In the short term what matters is the public health outcome — do we follow the trajectory of China or is the curve something worse? Is the hospital system ready to handle what’s coming? It’s important to remember that what markets have mostly been trying to predict is what the public health scenario will be, and how long the time-frame is for the disruptions of this virus. So that's what will determine whether things go well or badly both in the financial world and the real world.
Getting a little more personal. You’re an insider, a guy who understands how all of this works. What are you doing with your money?
I’m staying the course and not selling anything. I will deposit monthly savings like usual. I’ve done tax loss harvesting which offset the gains that I realized by rebalancing away from bonds and back to my target asset allocation.
Also, I try to be even-keeled about this stuff. I haven’t looked at my personal accounts for about a week.
What can the government do about all this?
The government’s response is crucial. Most importantly for public health, but also to make sure the financial crisis doesn’t become bigger than it needs to be.
Financially, the government can step in to help the sectors most affected by the virus, for example by supporting municipalities that can't run deficits but need to provide a lot of services, or guaranteeing financing to affected companies.
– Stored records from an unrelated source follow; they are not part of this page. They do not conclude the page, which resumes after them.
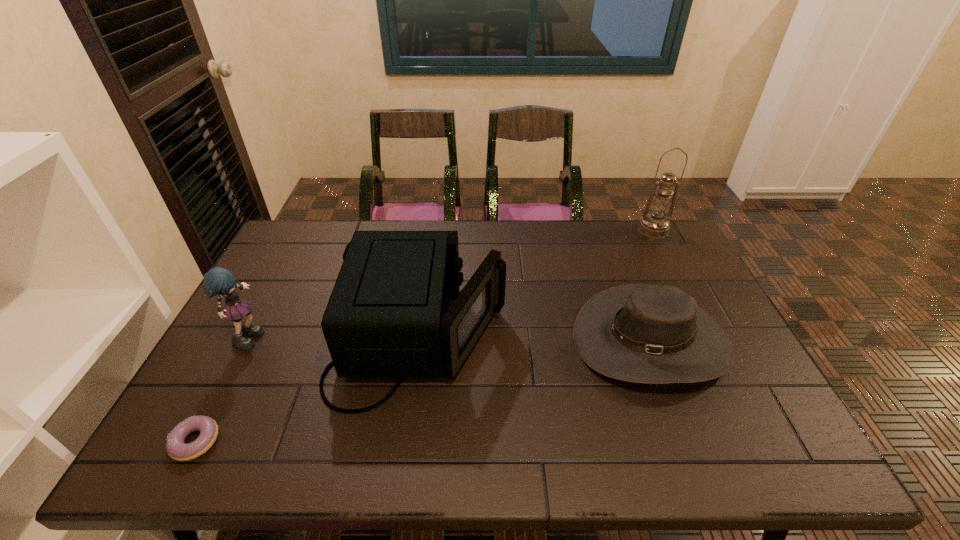
The height and width of the screenshot is (540, 960). Find the location of `free space located with the door open on the third object from right to left`. free space located with the door open on the third object from right to left is located at coordinates (582, 338).

What are the coordinates of `free space located 0.070m on the front-facing side of the cowboy hat` in the screenshot? It's located at (681, 423).

The height and width of the screenshot is (540, 960). What are the coordinates of `vacant space located on the right of the shortest object` in the screenshot? It's located at (345, 442).

The image size is (960, 540). What are the coordinates of `object that is positioned at the far edge` in the screenshot? It's located at (655, 225).

This screenshot has width=960, height=540. In order to click on object present at the near edge in this screenshot , I will do `click(176, 448)`.

You are a GUI agent. You are given a task and a screenshot of the screen. Output one action in this format:
    pyautogui.click(x=<x>, y=<y>)
    Task: Click on the rag doll that is at the left edge
    The width and height of the screenshot is (960, 540).
    Given the screenshot: What is the action you would take?
    pyautogui.click(x=221, y=281)

Find the location of a particular element. The image size is (960, 540). doughnut at the left edge is located at coordinates (176, 448).

The width and height of the screenshot is (960, 540). I want to click on oil lamp situated at the right edge, so click(x=655, y=225).

Image resolution: width=960 pixels, height=540 pixels. Find the location of `cowboy hat present at the right edge`. cowboy hat present at the right edge is located at coordinates (640, 333).

Locate an element on the screen. object located in the near left corner section of the desktop is located at coordinates (176, 448).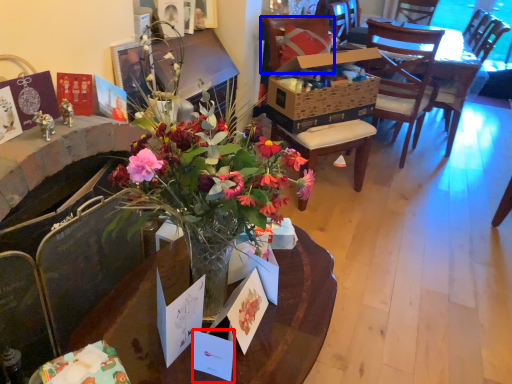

The government can also give people money directly by writing everybody a check or using the tax system to deposit money in everybody's accounts, which will help maintain spending, which in turn fuels the economy. Offering things like paid sick leave for workers who might be unwilling to take off work even if they're sick would help prevent the spread of the virus and provide stimulus.
And to keep the system from teetering, what you want to see is by and large what we are seeing: central banks providing a lot of liquidity and making sure the banking system works. On this last dimension, we are in better shape than we were 10 years ago. While some businesses will fail, the banks are looking relatively strong.
In the long run, as long as this doesn't become a banking crisis, and I haven't seen any indication that is on the horizon, you would expect to see a rebound in economic activity and asset values once this plays out.